Four match rounds into the new season, the present international break gives teams an excellent opportunity to evaluate their performance thus far, having playing just over 10% of the season. In the Eredivisie table, Twente is the only club to maintain a 100% score and is trailed by Ajax and PSV, making last year’s top three also the three clubs leading the pack already. At the other end of the table, Excelsior has had the expected difficult start to the season, having won only a single point to go with the worst goal difference (-9). Other disappointing performances are NAC’s one point and Heerenveen’s 16th place with just two points.
But this post will not just sum up the league table in words. The intention is to look at offensive performances, much like we did at the end of last season to allow a later follow-up post to dive into the defensive performances to go with that. The example of NAC and Heerenveen is a nice one to introduce the relevance of looking at sheer goals scored and conceded. Both team occupy very disappointing places in the table so far, but Heerenveen did so by scoring 6 and conceding 14, while NAC scored only 4, but also conceded half of what Heerenveen did, 7.
Goal scoring attempts
In a broader sense we will start off by simply looking at the amount of goal scoring chances created. Data are obtained from Infostrada Sports, without whose support the present article could not have been made. Defending Champions Ajax lead this chart, having created 85 goal scoring attempts, leading to 15 goals scored, three more than the second most productive team, Twente, who scored 12 goals from 72 chances. A surprising high number of chances have been created by Feyenoord (79) and Groningen (71), who both managed only 8 goals.
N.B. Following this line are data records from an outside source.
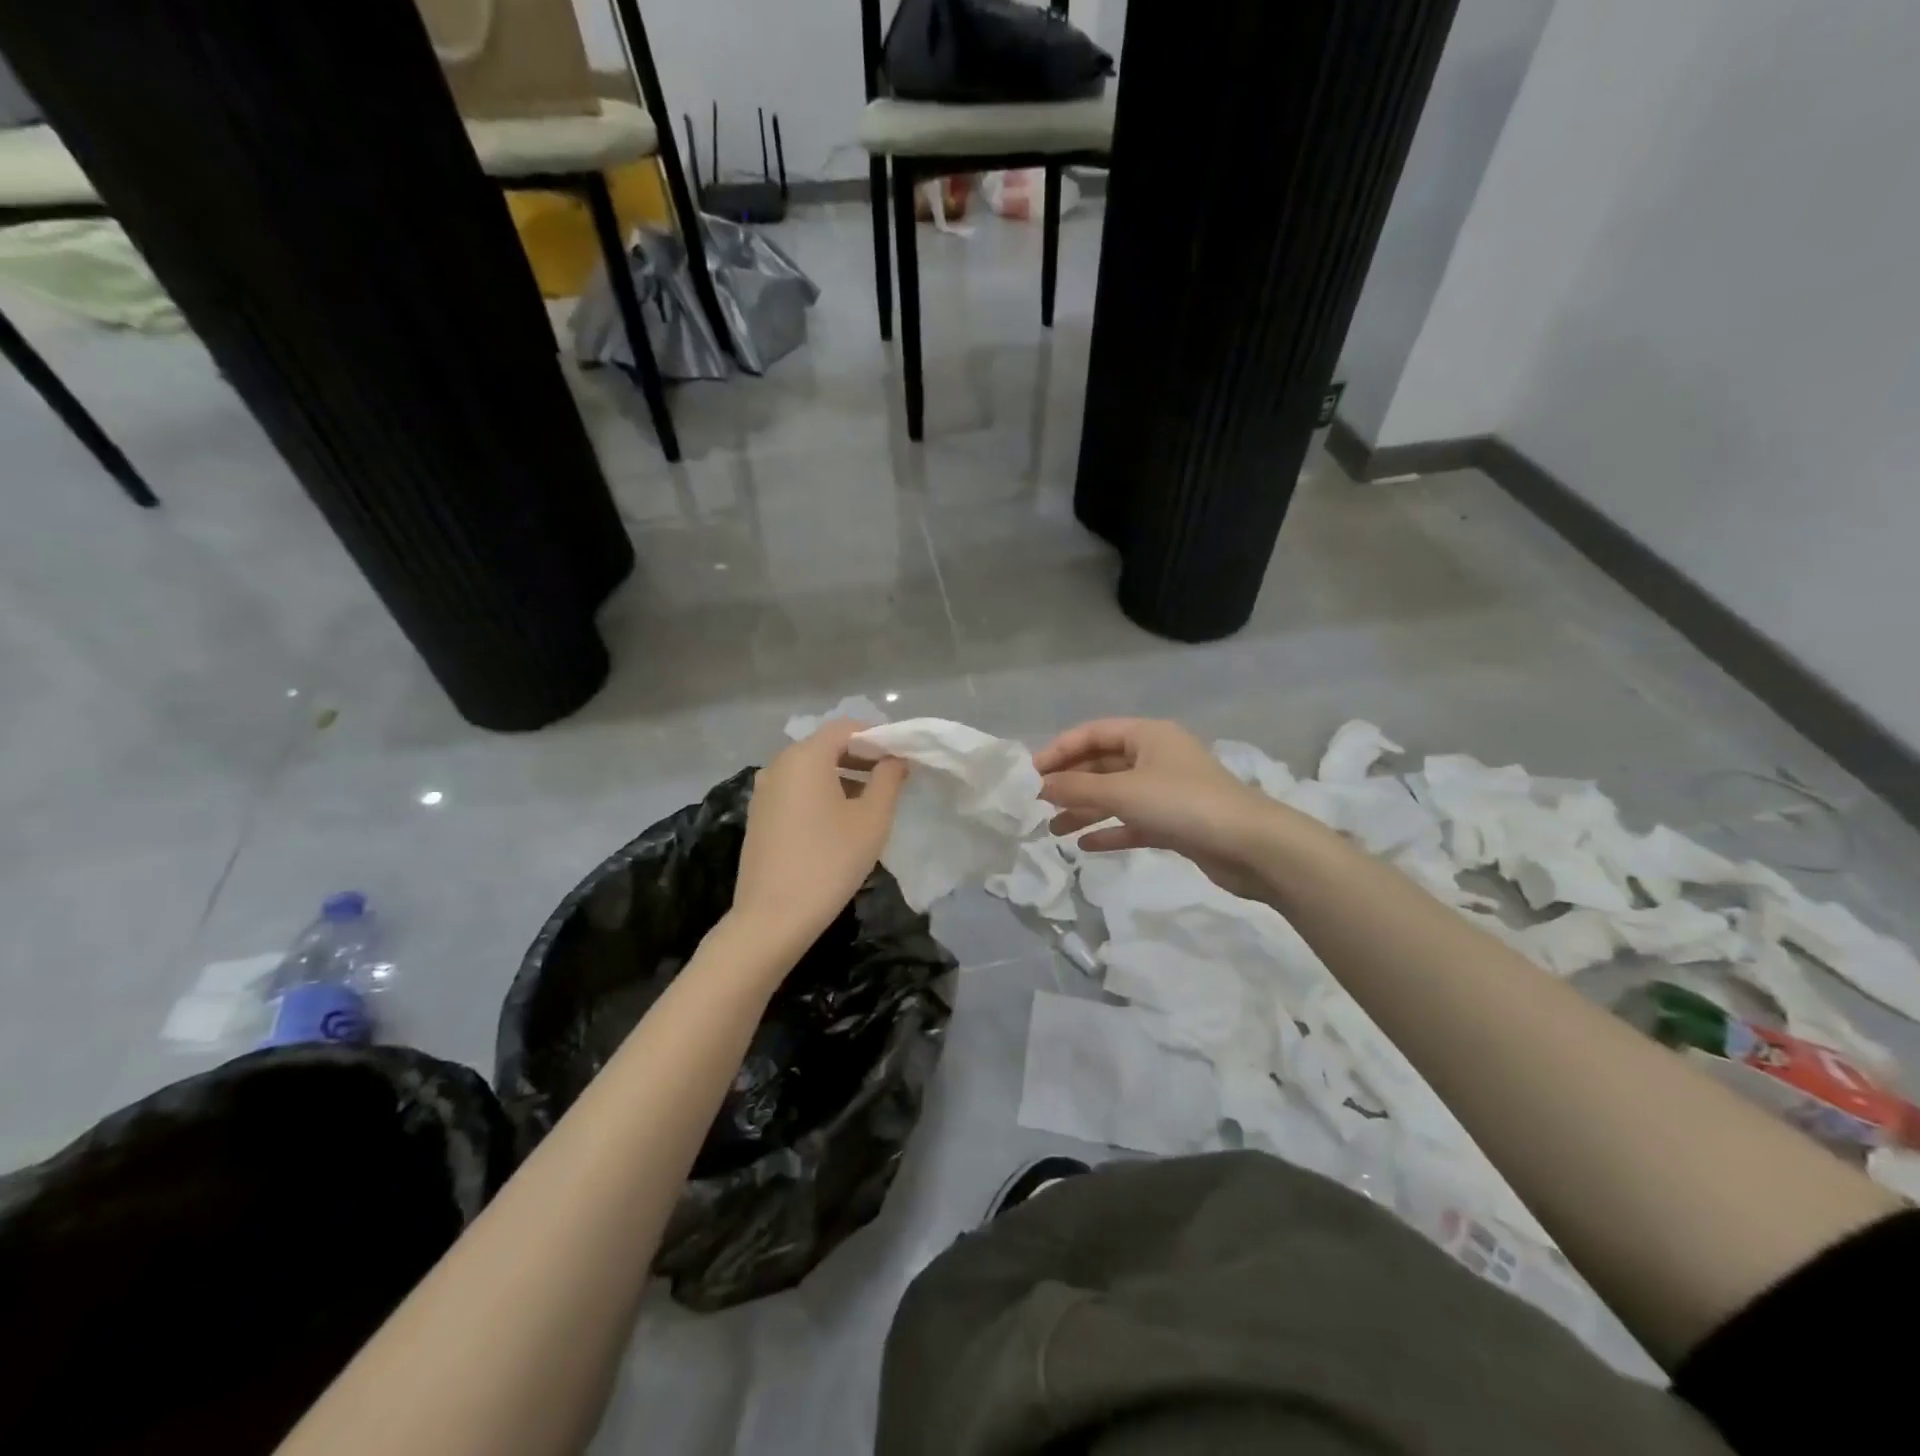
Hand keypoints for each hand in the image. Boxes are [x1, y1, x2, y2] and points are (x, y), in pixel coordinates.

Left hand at [731, 720, 907, 960]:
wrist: (773, 917)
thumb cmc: (830, 861)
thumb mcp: (872, 819)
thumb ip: (888, 780)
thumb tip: (895, 759)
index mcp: (806, 756)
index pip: (846, 727)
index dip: (877, 735)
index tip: (902, 756)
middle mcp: (779, 764)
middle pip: (825, 745)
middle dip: (861, 755)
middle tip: (892, 777)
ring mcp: (764, 790)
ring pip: (809, 769)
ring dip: (842, 775)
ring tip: (871, 800)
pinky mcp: (759, 815)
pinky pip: (795, 789)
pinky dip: (820, 792)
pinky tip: (839, 819)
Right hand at [1035, 718, 1285, 898]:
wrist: (1249, 845)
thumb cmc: (1182, 804)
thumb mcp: (1122, 791)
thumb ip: (1077, 788)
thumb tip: (1040, 787)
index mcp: (1147, 735)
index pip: (1092, 733)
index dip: (1059, 750)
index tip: (1030, 774)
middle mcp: (1156, 756)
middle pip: (1102, 763)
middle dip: (1070, 783)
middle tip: (1037, 804)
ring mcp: (1167, 790)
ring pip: (1116, 795)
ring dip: (1085, 809)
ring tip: (1053, 830)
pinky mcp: (1176, 822)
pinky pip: (1133, 821)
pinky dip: (1109, 829)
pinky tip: (1084, 845)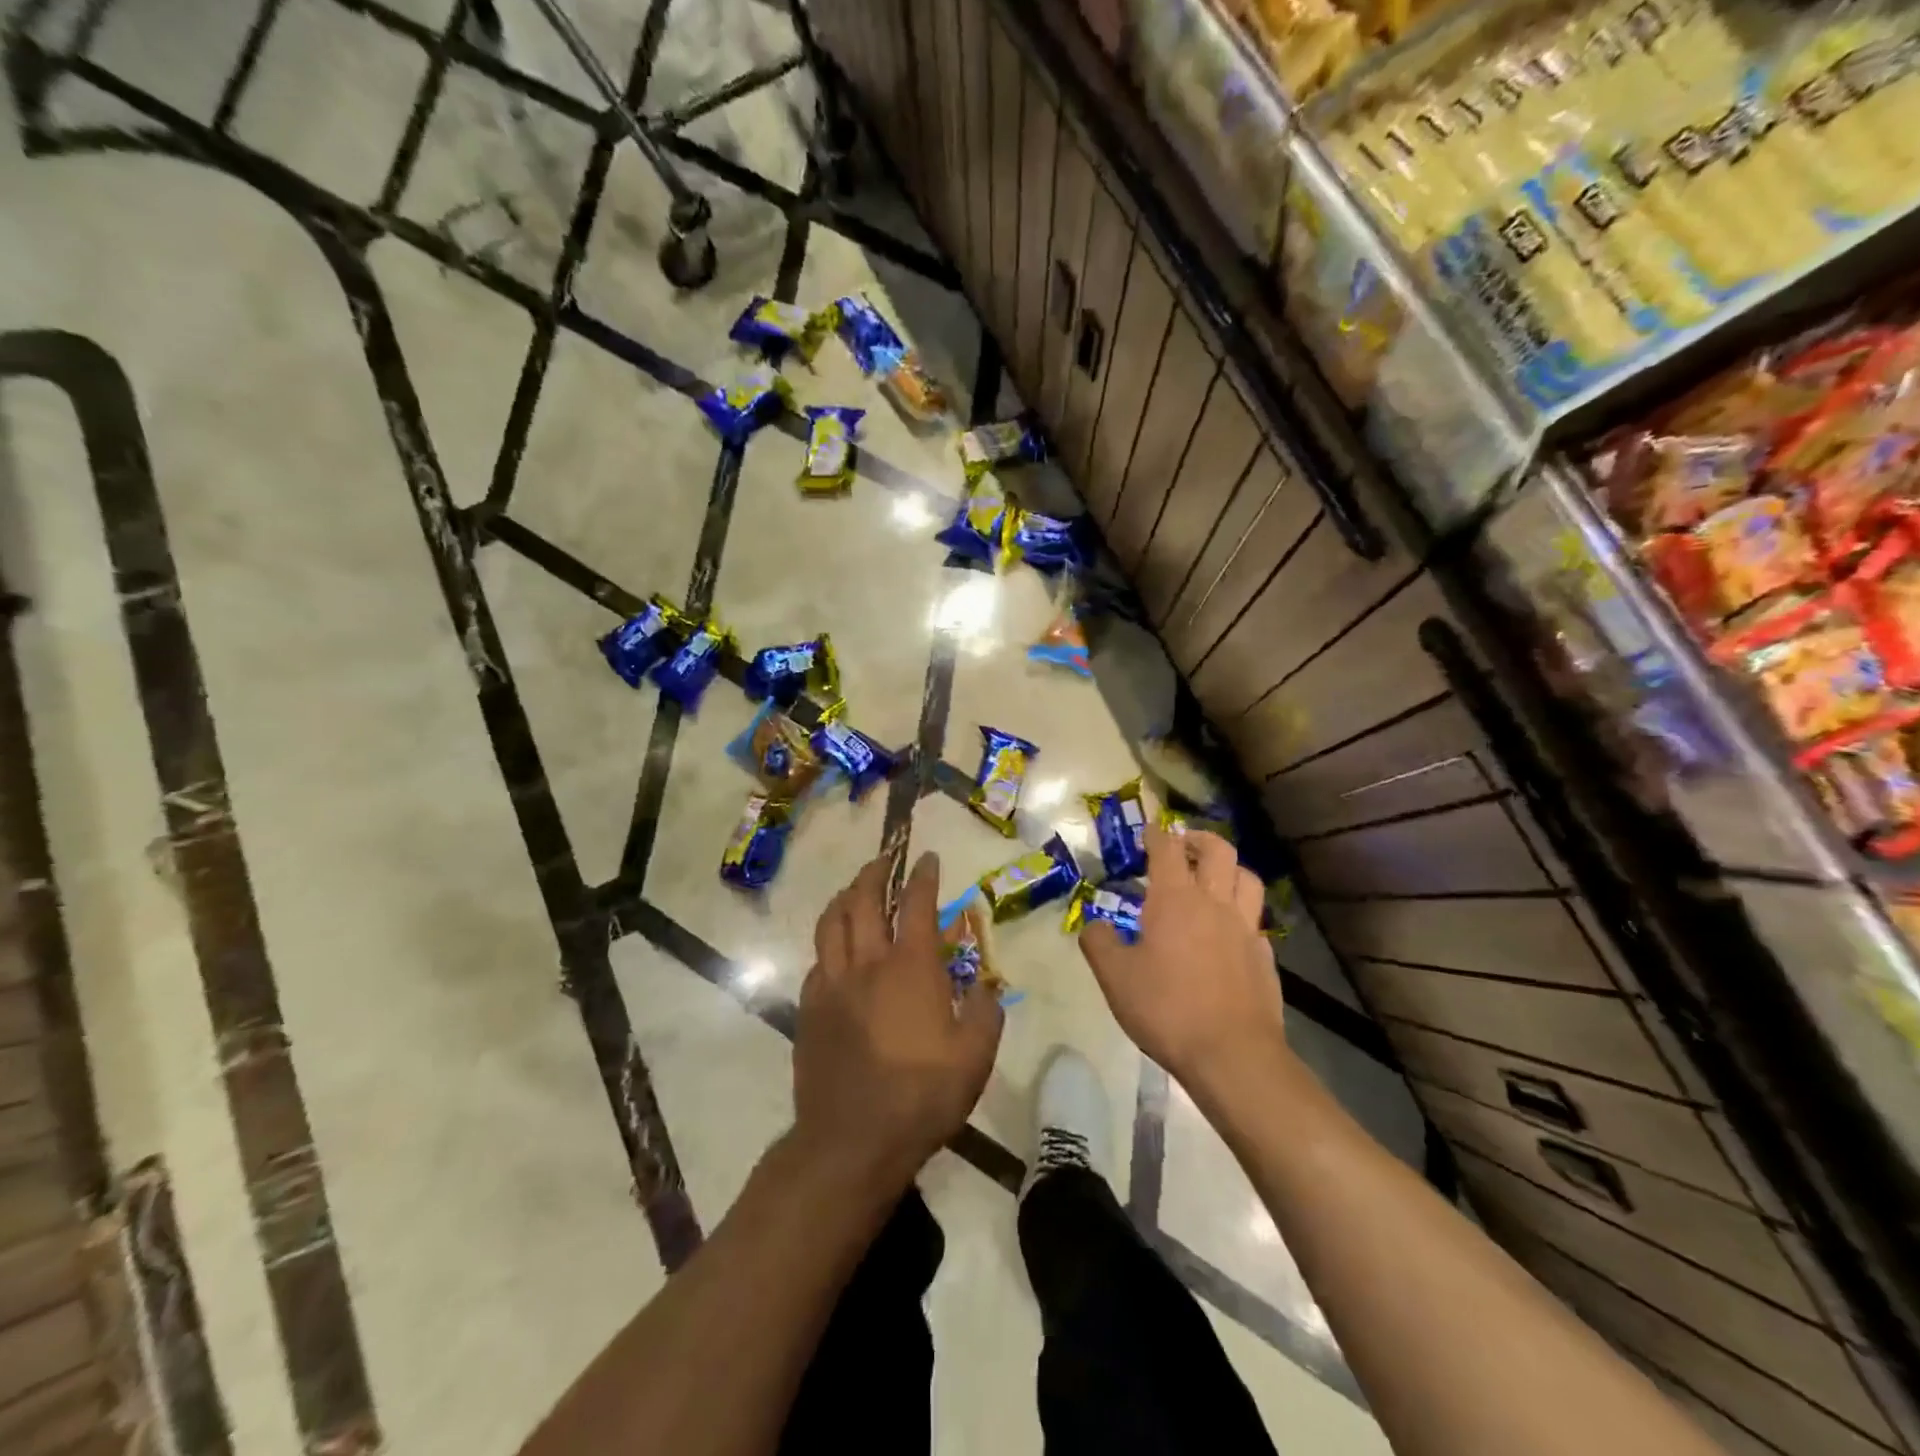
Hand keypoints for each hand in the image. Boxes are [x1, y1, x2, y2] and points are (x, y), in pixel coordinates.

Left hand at [793, 852, 1002, 1194]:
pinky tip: (836, 949)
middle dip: (875, 872)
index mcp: (911, 967)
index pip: (917, 904)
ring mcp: (832, 984)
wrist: (853, 1139)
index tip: (928, 857)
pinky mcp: (809, 1009)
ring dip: (844, 897)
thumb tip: (988, 986)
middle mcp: (868, 963)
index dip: (923, 876)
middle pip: (864, 901)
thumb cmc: (923, 1095)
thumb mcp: (975, 1056)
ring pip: (831, 923)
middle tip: (885, 858)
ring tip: (854, 889)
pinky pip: (817, 960)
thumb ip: (986, 1012)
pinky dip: (829, 942)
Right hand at [1078, 826, 1285, 1087]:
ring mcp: (1245, 928)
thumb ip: (1098, 943)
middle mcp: (1214, 903)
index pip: (1167, 850)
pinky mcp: (1265, 956)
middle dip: (1199, 839)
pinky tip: (1230, 930)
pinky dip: (1242, 911)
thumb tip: (1095, 925)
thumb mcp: (1115, 977)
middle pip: (1217, 850)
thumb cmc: (1166, 1008)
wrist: (1231, 1054)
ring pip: (1247, 878)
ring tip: (1214, 877)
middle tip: (1183, 845)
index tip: (1148, 830)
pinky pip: (1256, 919)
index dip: (1156, 834)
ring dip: (1229, 868)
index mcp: (1175, 899)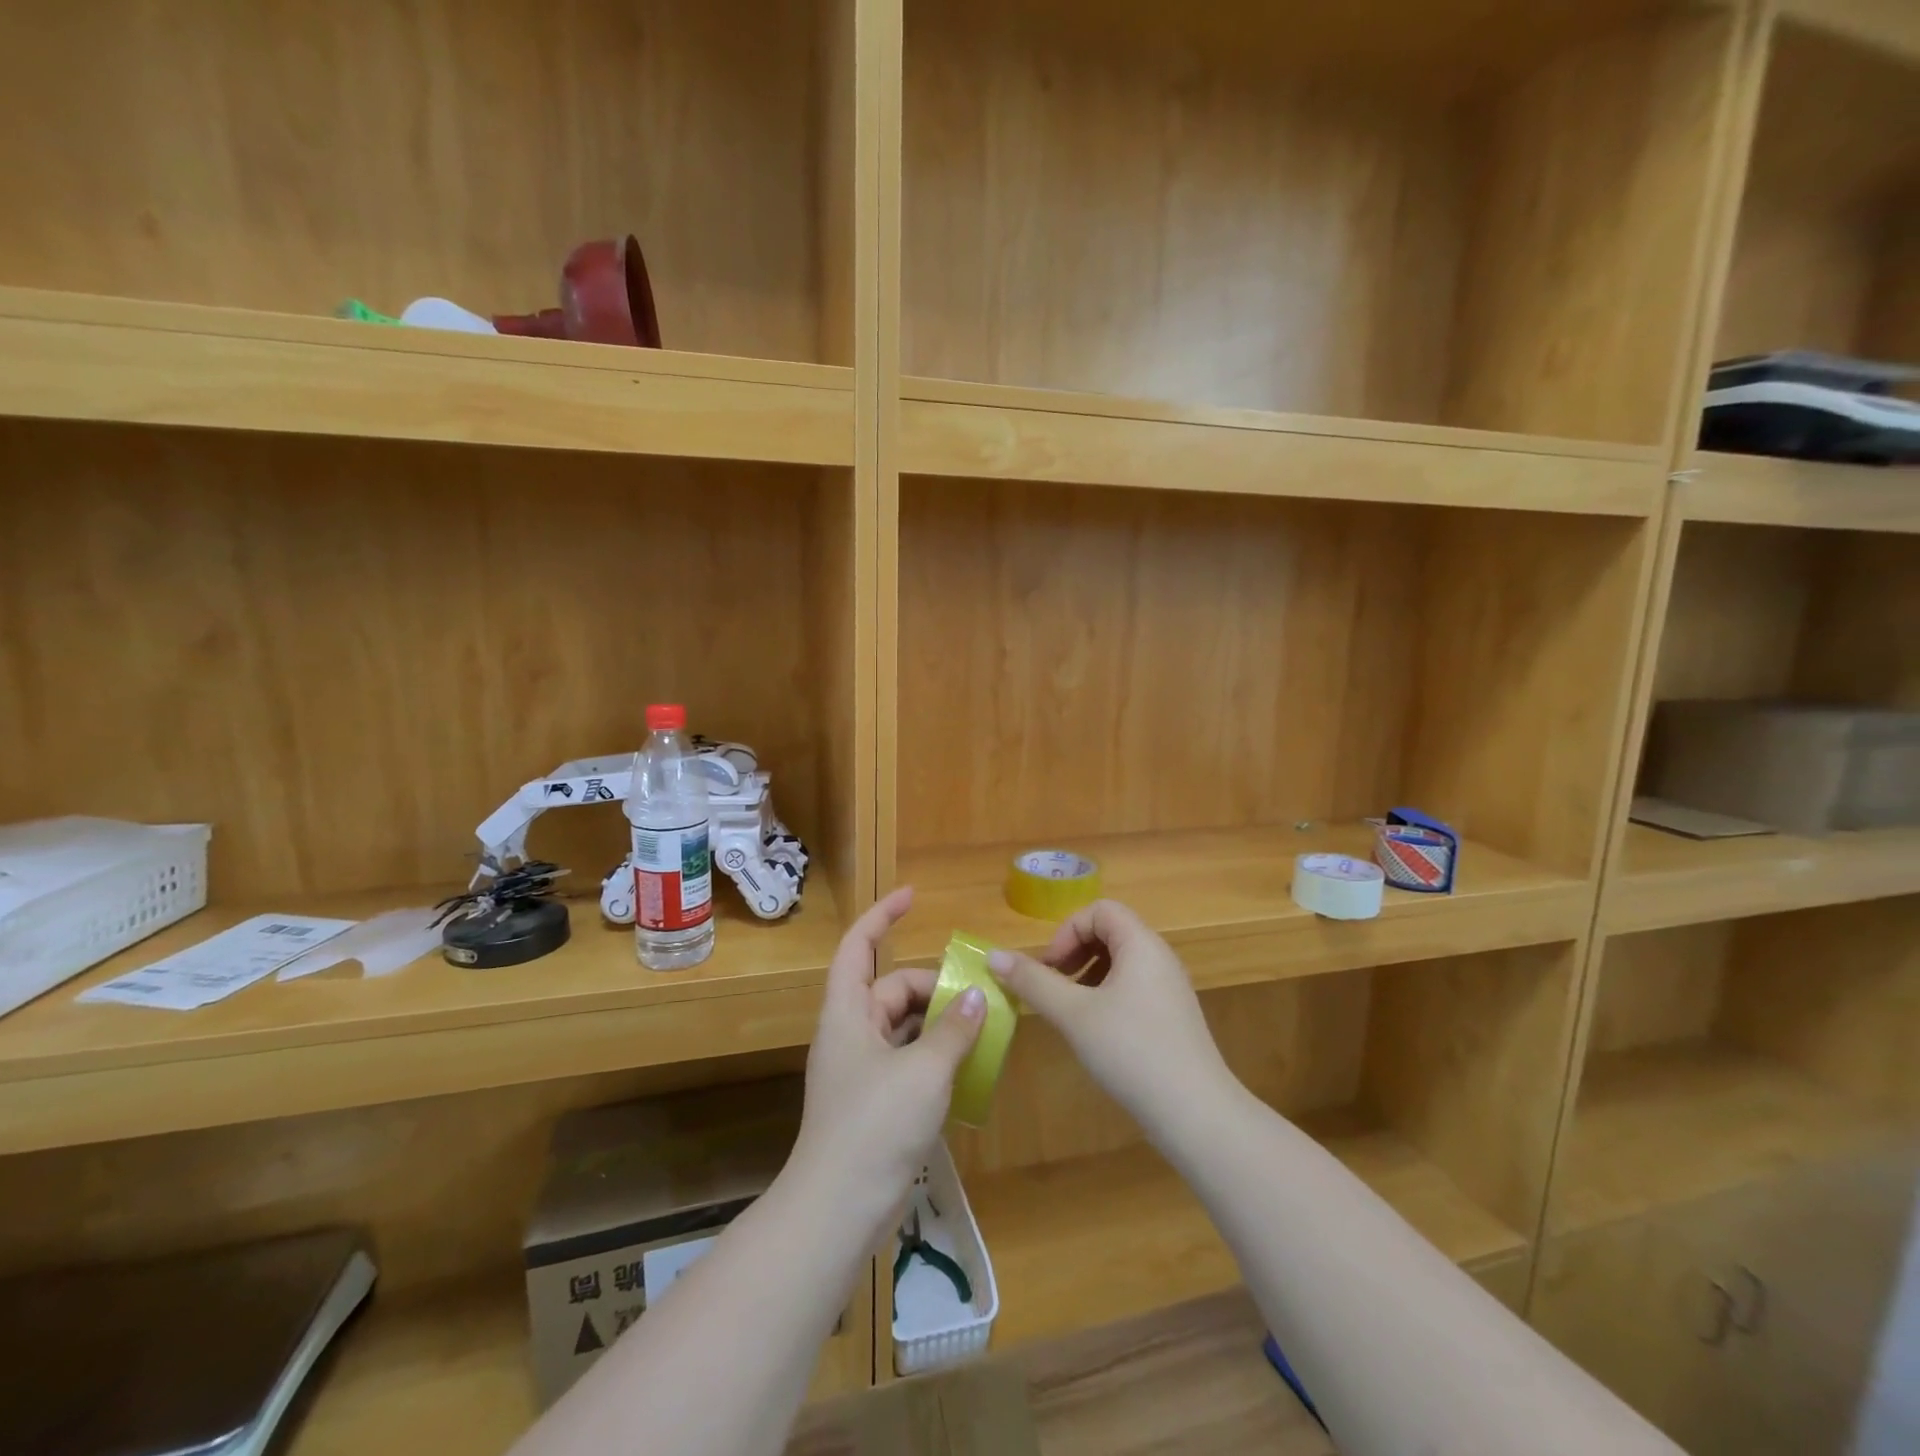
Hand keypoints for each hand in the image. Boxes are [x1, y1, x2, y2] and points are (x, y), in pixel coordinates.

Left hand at [793, 887, 984, 1235]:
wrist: (838, 1211)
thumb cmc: (874, 1126)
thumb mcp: (923, 1071)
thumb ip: (954, 1030)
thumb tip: (978, 995)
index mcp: (848, 1013)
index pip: (858, 946)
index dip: (881, 915)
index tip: (912, 896)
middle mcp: (852, 1033)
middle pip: (893, 989)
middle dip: (934, 986)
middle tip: (980, 994)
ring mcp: (863, 1070)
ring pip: (905, 1027)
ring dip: (941, 1023)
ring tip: (985, 1025)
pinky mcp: (876, 1102)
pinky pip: (910, 1061)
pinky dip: (937, 1056)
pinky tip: (970, 1066)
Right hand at [987, 900, 1233, 1129]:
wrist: (1196, 1114)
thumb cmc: (1132, 1052)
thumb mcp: (1074, 1014)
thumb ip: (1033, 982)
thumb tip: (993, 955)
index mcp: (1141, 944)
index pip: (1100, 910)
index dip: (1067, 931)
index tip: (1049, 968)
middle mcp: (1160, 958)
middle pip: (1110, 932)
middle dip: (1074, 952)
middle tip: (1053, 986)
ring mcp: (1169, 988)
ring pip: (1120, 962)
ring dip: (1087, 975)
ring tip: (1069, 1009)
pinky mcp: (1172, 1017)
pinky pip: (1133, 987)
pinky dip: (1106, 995)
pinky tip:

Bottom team Excelsior comes in second last in terms of goal scoring attempts (34), only beating VVV (32). Heracles created only a handful of chances more (39), but did score 6 of them, as much as the median amount of goals of all Eredivisie teams. Add to that the fact that they also hit the woodwork four times, only beaten by Groningen’s five, and Heracles shows to have been close to an even higher conversion rate.
|Club||Goal scoring attempts|
The amount of goal scoring attempts is only part of what constitutes a good or weak offense, it also comes down to converting these chances. The simple version of this statistic could be created by simply dividing goals by attempts, but it is even more insightful to bring the amount of shots on target into the equation too. The graph below shows how teams did with regard to the fraction of shots that were on target on the vertical axis and with regard to converting shots on target into goals.
To assist in interpreting this graph, cross sectional lines have been added for both league averages. On average 22.2% of all shots on target resulted in a goal and 53.6% of all shots were on target. Teams in the upper right hand corner, PSV, AZ and Twente are doing above average with regard to shooting on target and to converting those shots into goals. This analysis supports the fact that their balance in this regard seems fine. PSV and Twente are also doing fine in terms of overall chances created, but AZ seems to have their relative weakness in that department with only 49 goal scoring attempts.
If teams in the upper right hand corner are doing fine in shooting on target and converting those shots, teams in the lower left hand corner are underperforming in both of these areas. NAC and VVV find themselves in this undesired area of the graph, mainly with a low fraction of shots on target.
The other two corners offer the most likely areas of advice to improve a team’s offensive game. In the upper left hand corner, teams like Roda, Excelsior, Feyenoord and NEC show that they do hit the target more often than other teams, but fail to convert these shots on target into goals. Teams that create few chances, like Excelsior, suffer most obviously as their lack of goals is quite known already, but teams like Feyenoord, that create more chances than most other teams, are provided with an excellent suggestions to improve their offensive game.
The final of four quarter is also a very interesting one. Ajax is also the team with the most distance to the center of the graph, suggesting the most outlying offensive performance. Of their 85 created attempts, only 38 were on target (43.2%), but of those 38 attempts on target, a record 15, or 39.5% were scored. Since shot distance is best predictor for the shots on target ratio, this suggests that reduction of shot distance could improve the defending Champions’ offense significantly.
A detailed look at Ajax’ shot on target ratio on player level reveals that their offensive players perform extremely well, while their midfielders fail to find the target with most of their shots. Sigthorsson, Boerrigter, Sulejmani and Ebecilio registered a total of 35 shots, finding the target with 22 of those (63%) and scoring 10 goals (45%). All other players fired in the remaining 50 shots, finding the target only 16 times (32%), scoring 5 goals (31%).
Of course, midfielders will always be outperformed by the forward team mates, who often fired in shots from superior positions, but the huge gap between the offensive performances of Ajax’ midfielders and forwards suggests that a key towards improvement should be to circulate more balls towards their front three, rather than firing in shots from distance. In a future post we might dive into other teams’ ratios when comparing forwards with the rest of the team.